(Beginning of Records provided)
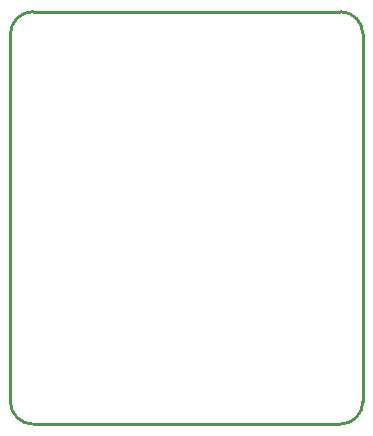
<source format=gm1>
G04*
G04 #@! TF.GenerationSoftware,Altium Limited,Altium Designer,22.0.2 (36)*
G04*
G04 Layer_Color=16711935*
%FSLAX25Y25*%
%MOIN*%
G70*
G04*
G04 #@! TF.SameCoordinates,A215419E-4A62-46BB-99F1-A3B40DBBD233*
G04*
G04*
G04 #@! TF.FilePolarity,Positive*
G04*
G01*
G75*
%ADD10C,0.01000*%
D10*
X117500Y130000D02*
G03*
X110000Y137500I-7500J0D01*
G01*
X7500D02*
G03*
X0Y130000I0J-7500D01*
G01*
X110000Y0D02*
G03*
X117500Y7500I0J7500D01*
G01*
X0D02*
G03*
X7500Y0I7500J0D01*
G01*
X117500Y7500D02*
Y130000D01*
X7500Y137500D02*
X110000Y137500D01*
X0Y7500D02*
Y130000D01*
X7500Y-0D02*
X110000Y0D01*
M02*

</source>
(End of Records provided)
__Problem statement__: Print every entry above again without changing a word, and omit the pictures.

__Solution to this problem__:
<source format=gm1>
G04*
G04 #@! TF.GenerationSoftware,Altium Limited,Altium Designer,22.0.2 (36)*
G04*
G04 Layer_Color=16711935*
%FSLAX25Y25*%
%MOIN*%
G70*
G04*
G04 #@! TF.SameCoordinates,A215419E-4A62-46BB-99F1-A3B40DBBD233*
G04*
G04*
G04 #@! TF.FilePolarity,Positive*
G04*
G01*
G75*
%ADD10C,0.01000*%
D10*
X117500Y130000D02*
G03*
X110000Y137500I-7500J0D01*
G01*
X7500D02*
G03*
X0Y130000I0J-7500D01*
G01*
X110000Y0D02*
G03*
X117500Y7500I0J7500D01*
G01*
X0D02*
G03*
X7500Y0I7500J0D01*
G01*
X117500Y7500D02*
Y130000D01*
X7500Y137500D02*
X110000Y137500D01*
X0Y7500D02*
Y130000D01*
X7500Y-0D02*
X110000Y0D01*
M02*

</source>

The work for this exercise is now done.